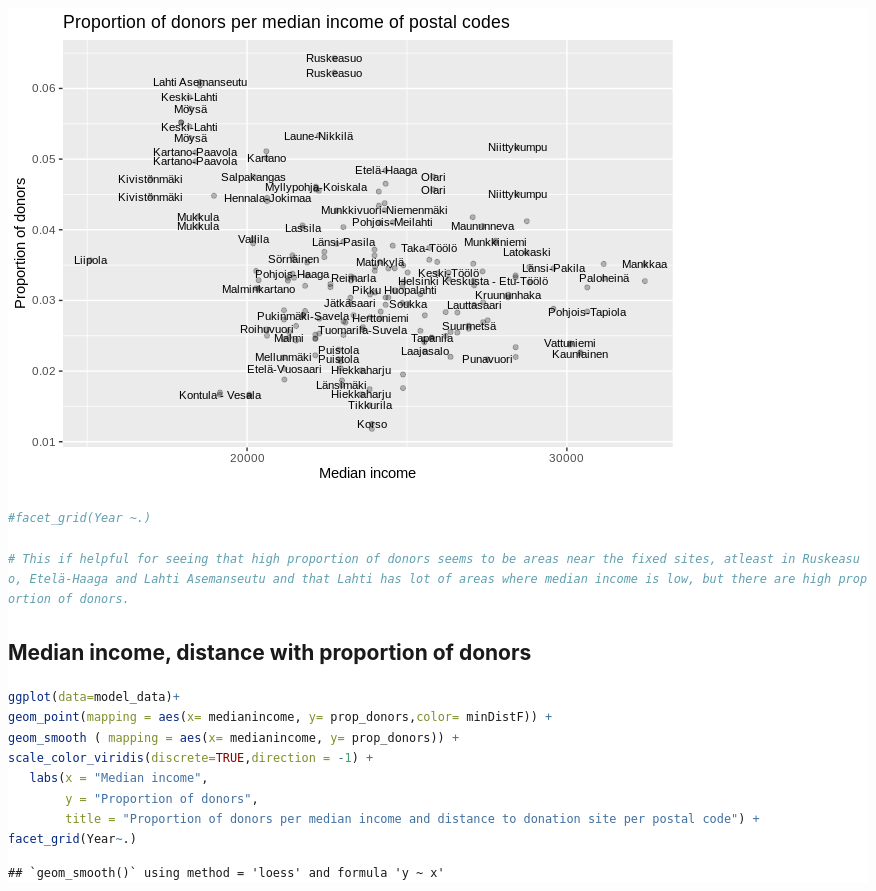 ![](visualising_model_data_files/figure-gfm/unnamed-chunk-12-1.png)

``` r
#facet_grid(Year ~.)

# This if helpful for seeing that high proportion of donors seems to be areas near the fixed sites, atleast in Ruskeasuo, Etelä-Haaga and Lahti Asemanseutu and that Lahti has lot of areas where median income is low, but there are high proportion of donors.
```

## Median income, distance with proportion of donors

``` r
ggplot(data=model_data)+
geom_point(mapping = aes(x= medianincome, y= prop_donors,color= minDistF)) +
geom_smooth ( mapping = aes(x= medianincome, y= prop_donors)) + 
scale_color_viridis(discrete=TRUE,direction = -1) +
   labs(x = "Median income",
        y = "Proportion of donors",
        title = "Proportion of donors per median income and distance to donation site per postal code") +
facet_grid(Year~.)
```

    ## `geom_smooth()` using method = 'loess' and formula 'y ~ x'

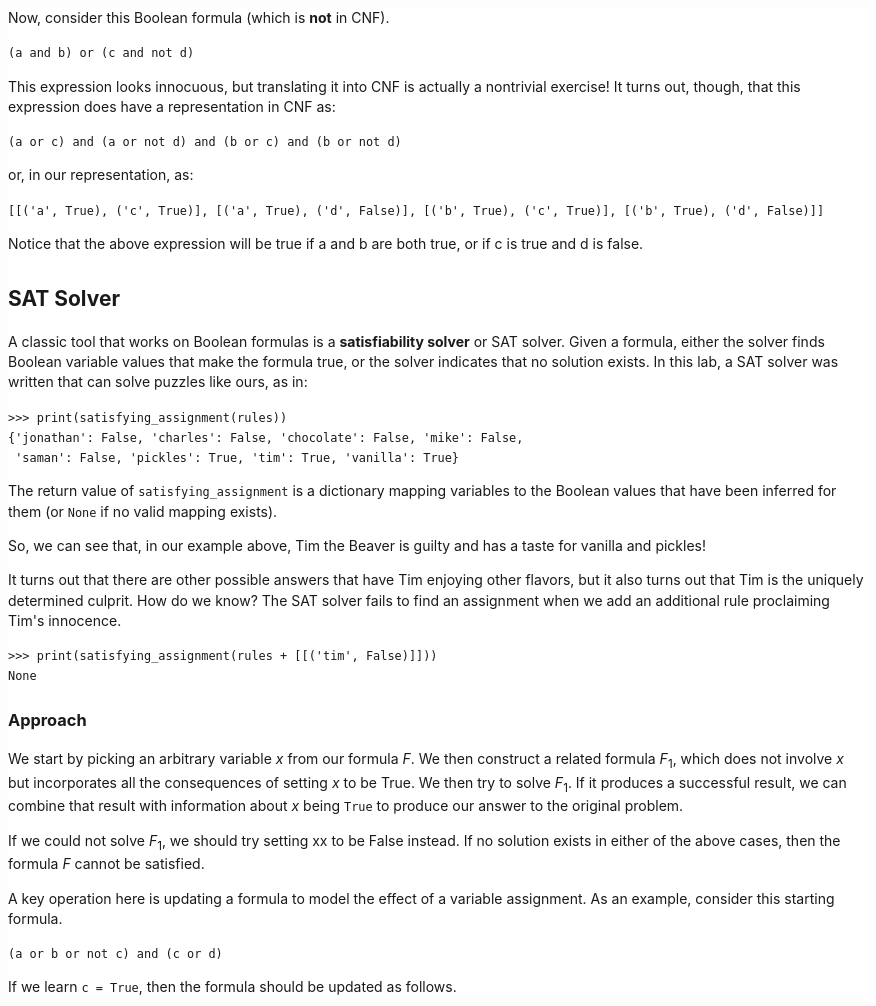 Now, consider this Boolean formula (which is **not** in CNF).
```
(a and b) or (c and not d)
```
This expression looks innocuous, but translating it into CNF is actually a nontrivial exercise! It turns out, though, that this expression does have a representation in CNF as:
```
(a or c) and (a or not d) and (b or c) and (b or not d)
```
or, in our representation, as:
```
[[('a', True), ('c', True)], [('a', True), ('d', False)], [('b', True), ('c', True)], [('b', True), ('d', False)]]
```
Notice that the above expression will be true if a and b are both true, or if c is true and d is false.

## SAT Solver
A classic tool that works on Boolean formulas is a **satisfiability solver** or SAT solver. Given a formula, either the solver finds Boolean variable values that make the formula true, or the solver indicates that no solution exists. In this lab, a SAT solver was written that can solve puzzles like ours, as in:
```
>>> print(satisfying_assignment(rules))
{'jonathan': False, 'charles': False, 'chocolate': False, 'mike': False,
 'saman': False, 'pickles': True, 'tim': True, 'vanilla': True}
```

The return value of `satisfying_assignment` is a dictionary mapping variables to the Boolean values that have been inferred for them (or `None` if no valid mapping exists).

So, we can see that, in our example above, Tim the Beaver is guilty and has a taste for vanilla and pickles!

It turns out that there are other possible answers that have Tim enjoying other flavors, but it also turns out that Tim is the uniquely determined culprit. How do we know? The SAT solver fails to find an assignment when we add an additional rule proclaiming Tim's innocence.

```
>>> print(satisfying_assignment(rules + [[('tim', False)]]))
None
```

### Approach
We start by picking an arbitrary variable _x_ from our formula _F_. We then construct a related formula $F_{1}$, which does not involve _x_ but incorporates all the consequences of setting _x_ to be True. We then try to solve $F_{1}$. If it produces a successful result, we can combine that result with information about _x_ being `True` to produce our answer to the original problem.

If we could not solve $F_{1}$, we should try setting xx to be False instead. If no solution exists in either of the above cases, then the formula $F$ cannot be satisfied.

A key operation here is updating a formula to model the effect of a variable assignment. As an example, consider this starting formula.
```
(a or b or not c) and (c or d)
```
If we learn `c = True`, then the formula should be updated as follows.
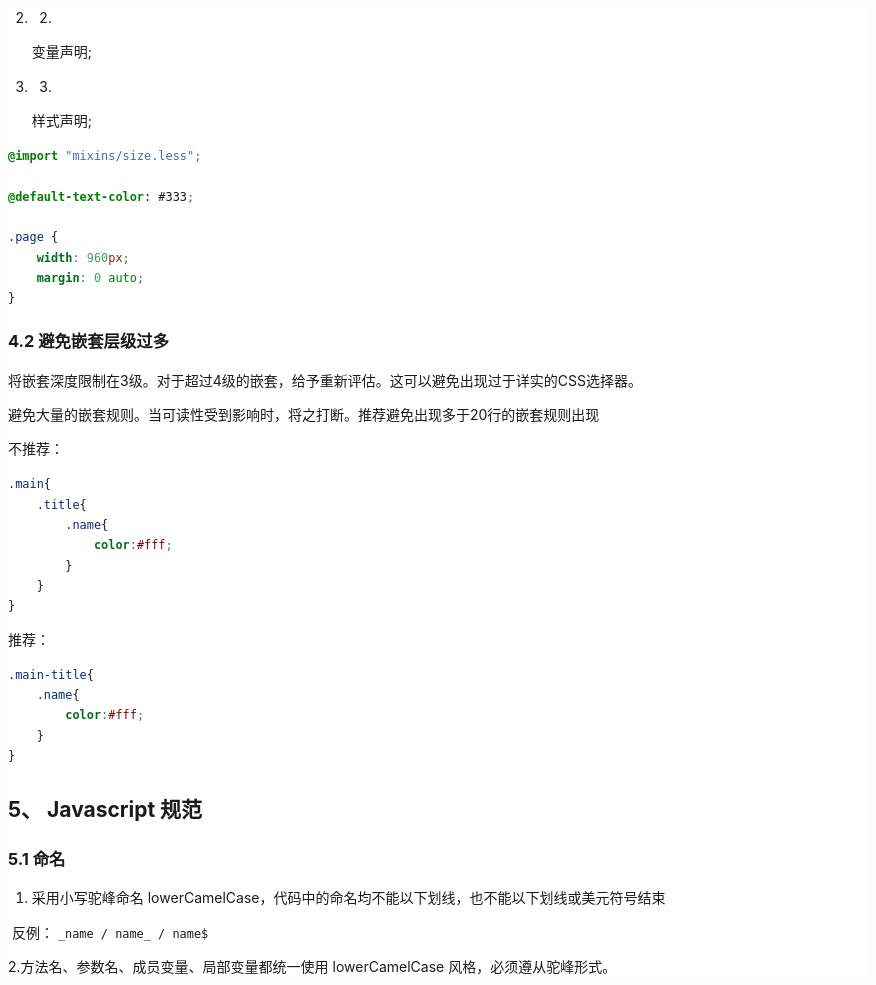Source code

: 2. 2.

   变量声明;

3. 3.

   样式声明;

```css
@import "mixins/size.less";

@default-text-color: #333;

.page {
	width: 960px;
	margin: 0 auto;
}
```

### 4.2 避免嵌套层级过多

将嵌套深度限制在3级。对于超过4级的嵌套，给予重新评估。这可以避免出现过于详实的CSS选择器。

避免大量的嵌套规则。当可读性受到影响时，将之打断。推荐避免出现多于20行的嵌套规则出现

不推荐：

```css
.main{
	.title{
		.name{
			color:#fff;
		}
	}
}
```

推荐：

```css
.main-title{
	.name{
		color:#fff;
	}
}
```

## 5、 Javascript 规范

### 5.1 命名

1) 采用小写驼峰命名 lowerCamelCase，代码中的命名均不能以下划线，也不能以下划线或美元符号结束

​		反例： `_name / name_ / name$`

 2.方法名、参数名、成员变量、局部变量都统一使用 lowerCamelCase 风格，必须遵从驼峰形式。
☆ ☆ ☆
**Work request**
Recopy the whole listing above precisely, excluding images.

**Task output**
 ![](visualising_model_data_files/figure-gfm/unnamed-chunk-12-1.png)

``` r
#facet_grid(Year ~.)

# This if helpful for seeing that high proportion of donors seems to be areas near the fixed sites, atleast in Ruskeasuo, Etelä-Haaga and Lahti Asemanseutu and that Lahti has lot of areas where median income is low, but there are high proportion of donors.
```

## Median income, distance with proportion of donors

``` r
ggplot(data=model_data)+
geom_point(mapping = aes(x= medianincome, y= prop_donors,color= minDistF)) +
geom_smooth ( mapping = aes(x= medianincome, y= prop_donors)) + 
scale_color_viridis(discrete=TRUE,direction = -1) +
   labs(x = "Median income",
        y = "Proportion of donors",
        title = "Proportion of donors per median income and distance to donation site per postal code") +
facet_grid(Year~.)
```

    ## `geom_smooth()` using method = 'loess' and formula 'y ~ x'

 Now, consider this Boolean formula (which is **not** in CNF).
```
(a and b) or (c and not d)
```
This expression looks innocuous, but translating it into CNF is actually a nontrivial exercise! It turns out, though, that this expression does have a representation in CNF as:
```
(a or c) and (a or not d) and (b or c) and (b or not d)
```
or, in our representation, as:
```
[[('a', True), ('c', True)], [('a', True), ('d', False)], [('b', True), ('c', True)], [('b', True), ('d', False)]]
```
Notice that the above expression will be true if a and b are both true, or if c is true and d is false.

## SAT Solver
A classic tool that works on Boolean formulas is a **satisfiability solver** or SAT solver. Given a formula, either the solver finds Boolean variable values that make the formula true, or the solver indicates that no solution exists. In this lab, a SAT solver was written that can solve puzzles like ours, as in:
```
>>> print(satisfying_assignment(rules))
{'jonathan': False, 'charles': False, 'chocolate': False, 'mike': False,
 'saman': False, 'pickles': True, 'tim': True, 'vanilla': True}
```

The return value of `satisfying_assignment` is a dictionary mapping variables to the Boolean values that have been inferred for them (or `None` if no valid mapping exists).

So, we can see that, in our example above, Tim the Beaver is guilty and has a taste for vanilla and pickles!

It turns out that there are other possible answers that have Tim enjoying other flavors, but it also turns out that Tim is the uniquely determined culprit. How do we know? The SAT solver fails to find an assignment when we add an additional rule proclaiming Tim's innocence.

```
>>> print(satisfying_assignment(rules + [[('tim', False)]]))
None
```

### Approach
We start by picking an arbitrary variable _x_ from our formula _F_. We then construct a related formula $F_{1}$, which does not involve _x_ but incorporates all the consequences of setting _x_ to be True. We then try to solve $F_{1}$. If it produces a successful result, we can combine that result with information about _x_ being `True` to produce our answer to the original problem.

If we could not solve $F_{1}$, we should try setting xx to be False instead. If no solution exists in either of the above cases, then the formula $F$ cannot be satisfied.

A key operation here is updating a formula to model the effect of a variable assignment. As an example, consider this starting formula.
```
(a or b or not c) and (c or d)
```
If we learn `c = True`, then the formula should be updated as follows.
Source code

: 2. 2.

   变量声明;

3. 3.

   样式声明;

```css
@import "mixins/size.less";

@default-text-color: #333;

.page {
	width: 960px;
	margin: 0 auto;
}
```

### 4.2 避免嵌套层级过多

将嵌套深度限制在3级。对于超过4级的嵌套，给予重新评估。这可以避免出现过于详实的CSS选择器。

避免大量的嵌套规则。当可读性受到影响时，将之打断。推荐避免出现多于20行的嵌套规则出现

不推荐：

```css
.main{
	.title{
		.name{
			color:#fff;
		}
	}
}
```

推荐：

```css
.main-title{
	.name{
		color:#fff;
	}
}
```

## 5、 Javascript 规范

### 5.1 命名

1) 采用小写驼峰命名 lowerCamelCase，代码中的命名均不能以下划线，也不能以下划线或美元符号结束

​		反例： `_name / name_ / name$`

 2.方法名、参数名、成员变量、局部变量都统一使用 lowerCamelCase 风格，必须遵从驼峰形式。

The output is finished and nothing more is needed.